Au cours du week-end, de nombreux articles de presse ont été publiés dans l’espoir d’apaiser les craintes que la propagation du coronavirus ne soit pas contenue et d’informer le grand public du sérieux avec lequel la Chine prend sa quarantaine de pas moins de 17 villes et d’environ 60 millions de personnes. Prenez ce rapport de l’AFP, selon lequel la police à un barrage routier dans la banlieue de Wuhan a refusé de laisser passer des voitures essayant de quitter l’épicentre du virus samedi, alors que d’autres résidents anxieux piégés à l’intérieur ont passé le Nouvel An lunaire à faire des provisions de masques et de fournitures médicales.
« Les autorités ont empêché quiconque de quitter Wuhan, la ville de 11 millions d’habitants au cœur de l’épidémie virale qui a jusqu’à présent infecté près de 1 300 personnes et en a tué 41 autres », a écrit l’AFP, ajoutant que ses journalistes ont vu « un filet continu de voitures approcher des barrages routiers à environ 20 kilomètres à l’est du centre ville samedi matin, seulement pour les policiers en vestes fluorescentes portant des masques pour leur dire de faire demi-tour ».
La barricade, à l’un des péages des autoroutes de sortie de la ville, était bloquée par des barrières et des cônes en plastique rouge et jaune.
« Personne ne peut partir », a déclaré un policier à l’AFP.
Pourtant, mais… il n’y a qu’un seul problème : la quarantaine et le verrouillage tant attendus sont arrivés bien trop tard, car comme l’a révélé dimanche le maire de Wuhan, Zhou Xianwang, lors d’une conférence de presse, environ 5 millions d’habitants avaient déjà quitté Wuhan avant la mise en quarantaine en raison de l’épidémie mortelle de coronavirus et de la fête du printemps.
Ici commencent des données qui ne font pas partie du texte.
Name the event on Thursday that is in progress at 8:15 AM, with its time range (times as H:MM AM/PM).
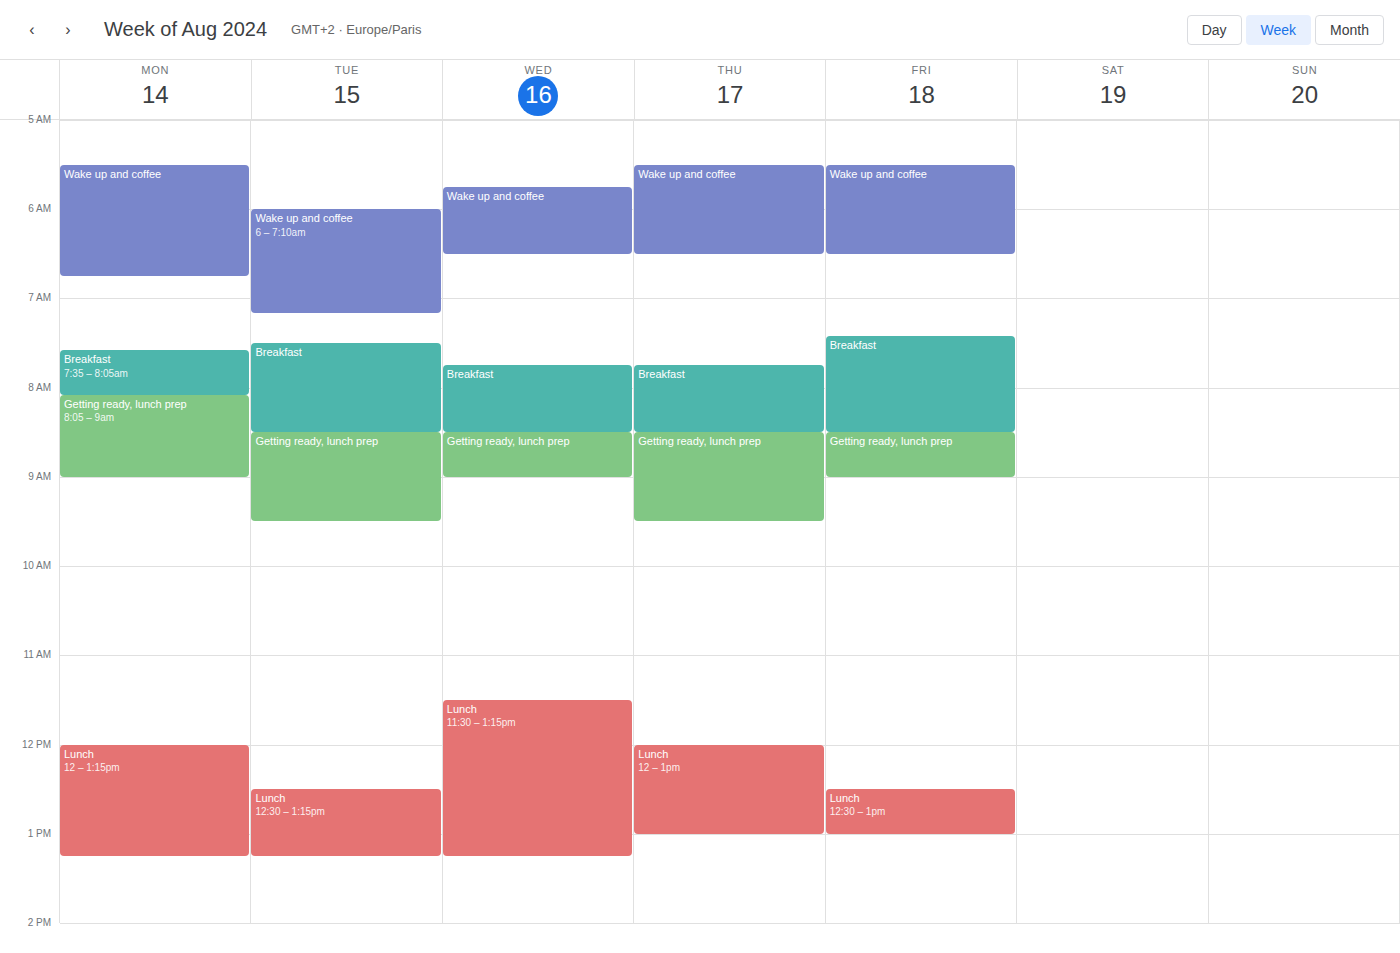
"Breakfast", 7:45 AM to 8:30 AM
Comme l’indique le SCMP, de nombreux habitants de Wuhan avaient déjà quitté la ville pour cette fête, tandis que d’autres se sont précipités dehors après l’annonce de la fermeture dans la nuit de mercredi à dimanche.
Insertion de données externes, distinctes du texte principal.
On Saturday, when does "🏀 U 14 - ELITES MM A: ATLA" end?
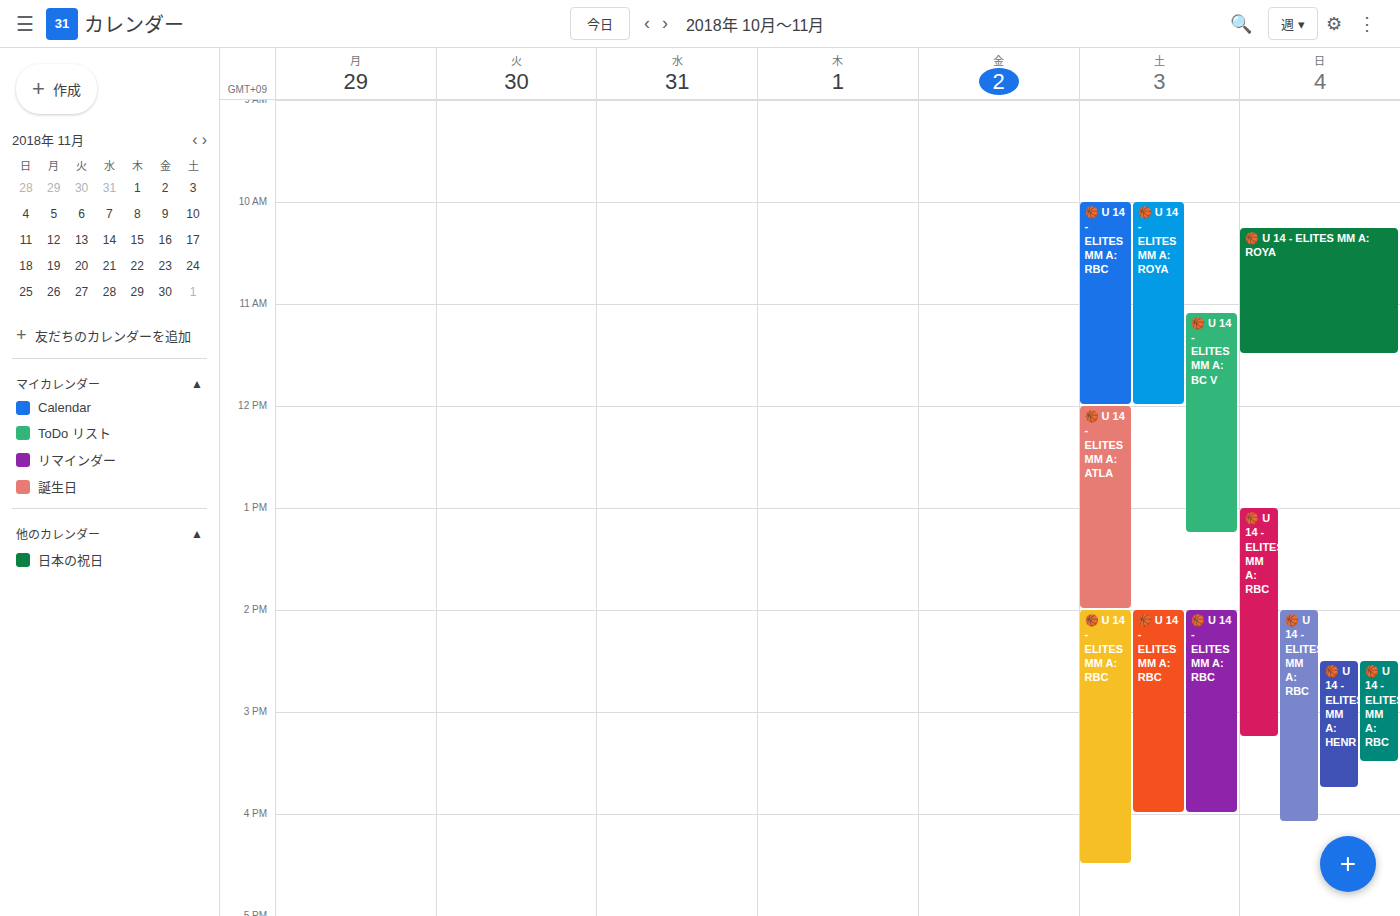
2:00 PM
En conséquence, il ne restait que 9 millions de personnes dans la ville après la fermeture, dont environ un tiers, y compris d’innombrables cas de coronavirus, s’était déjà propagé à travers la Chine.
Pendant ce temps, en Chine, les responsables de la santé ont averti que la capacité du virus à se propager devenait plus forte, et dans les pires nouvelles possibles pour la Chine, Ma Xiaowei, le ministre en charge de la Commission nationale de la santé (NHC), a déclaré lors d’une conférence de presse que la lutte contre l’épidémie était devenue particulièrement compliquée, après qu’il ait été découvert que le nouveau virus pouvait être transmis même pendant la période d’incubation, ce qui ne s’est pas produit avec le SRAS (syndrome respiratoire aigu sévère).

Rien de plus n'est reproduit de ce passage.